Na posiedzeniu sejmowej komisji obrony, zajmującej się w piątek ustaleniami podkomisji smoleńskiej, zaprezentowano fragment nagrania z zapisem spotkania premierów Polski i Rosji.

Szef MON sprecyzował, że cały film, z którego pochodzi fragment, został przekazany do MON w ostatnich dniach i składa się z dwóch części. Pierwsza, kilkuminutowa, pokazuje - wyjaśniał - przebieg "oglądu terenu nekropolii katyńskiej w marcu 2010 podczas obecności tam urzędników polskich i urzędników rosyjskich przygotowujących wizytę premiera i prezydenta Rzeczypospolitej Polskiej". Dodał, że w drugiej, ponadgodzinnej części pokazane są "nocne spotkania poszczególnych przedstawicieli Federacji Rosyjskiej i Rzeczpospolitej Polskiej".

"Z tego filmu mają duże znaczenie dla ustalenia przebiegu katastrofy kilkuminutowe sceny pozwalające odtworzyć rozmowę pana ministra (ds. sytuacji nadzwyczajnych Siergieja) Szojgu oraz pana premiera Putina z premierem Donaldem Tuskiem. Dla sposobu badania dalszych wydarzeń, szczególne znaczenie ma rozmowa pana ministra (Krzysztofa) Kwiatkowskiego, wówczas ministra sprawiedliwości, ale już nie nadzorującego prokuratury od co najmniej 10 dni, z prokuratorem (Krzysztofem) Parulskim oraz jego wypowiedź bezpośrednio do kamery" - mówił minister.

Dodał, że film został, "jak się wydaje, zrobiony przez operatora telewizji polskiej i nie ma jasności, czy jest pełnym zapisem". "Ale rozmowa Donalda Tuska z panem premierem Putinem i ministrem Szojgu ma ciągłość i przedstawia fakty dotychczas nieznane" - powiedział.

Na nagraniu zaznaczono, że tłumaczenie jest robocze.

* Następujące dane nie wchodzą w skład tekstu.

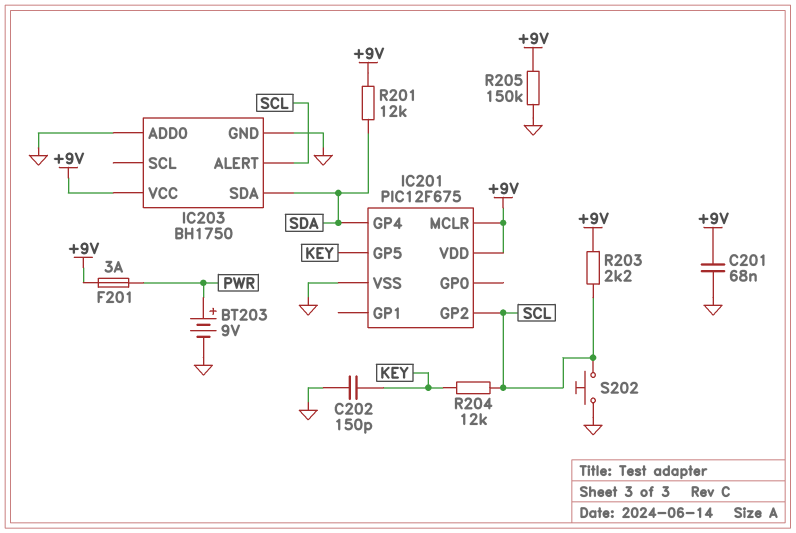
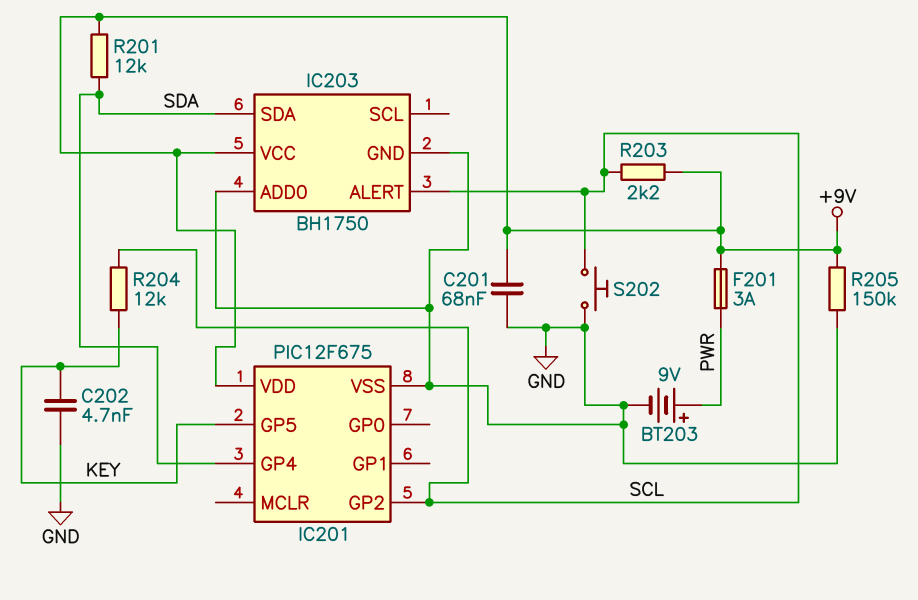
C202: 150pF (GND, KEY) -> 4.7nF (GND, KEY)
IC201 pin MCLR: +9V -> none

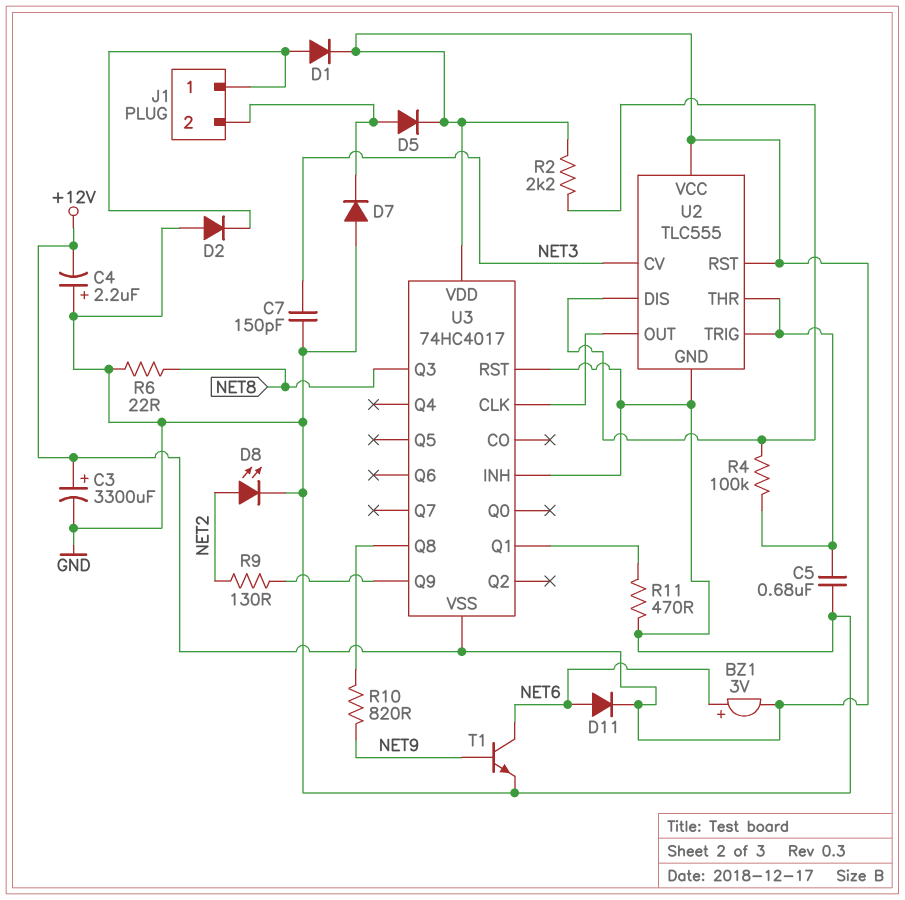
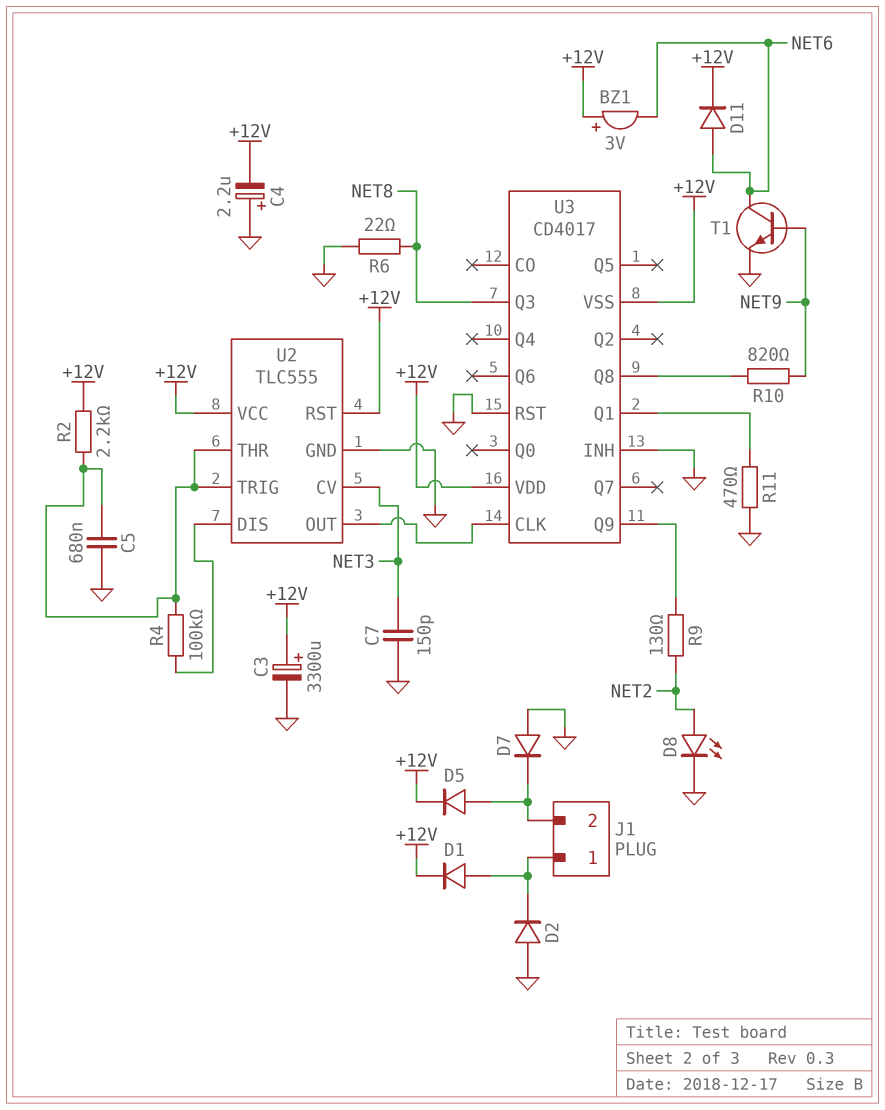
BZ1: buzzer 3V (plus NET6, minus +12V) -> buzzer 3V (plus +12V, minus NET6)
R2: 2.2k (+12V, U2/DIS) -> 2.2k (+12V, U2/THR)
U3: 74HC4017 -> CD4017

Nie wiadomo, czy nagranie prezentowane komisji jest tożsame z częścią materiału upublicznionego już w internecie. Fragment pokazuje, jak Szojgu oraz Putin mówią Tuskowi o ówczesnych ustaleniach na temat katastrofy. Większość wypowiedzi jest niezrozumiała, zagłusza je odgłos - prawdopodobnie agregatów.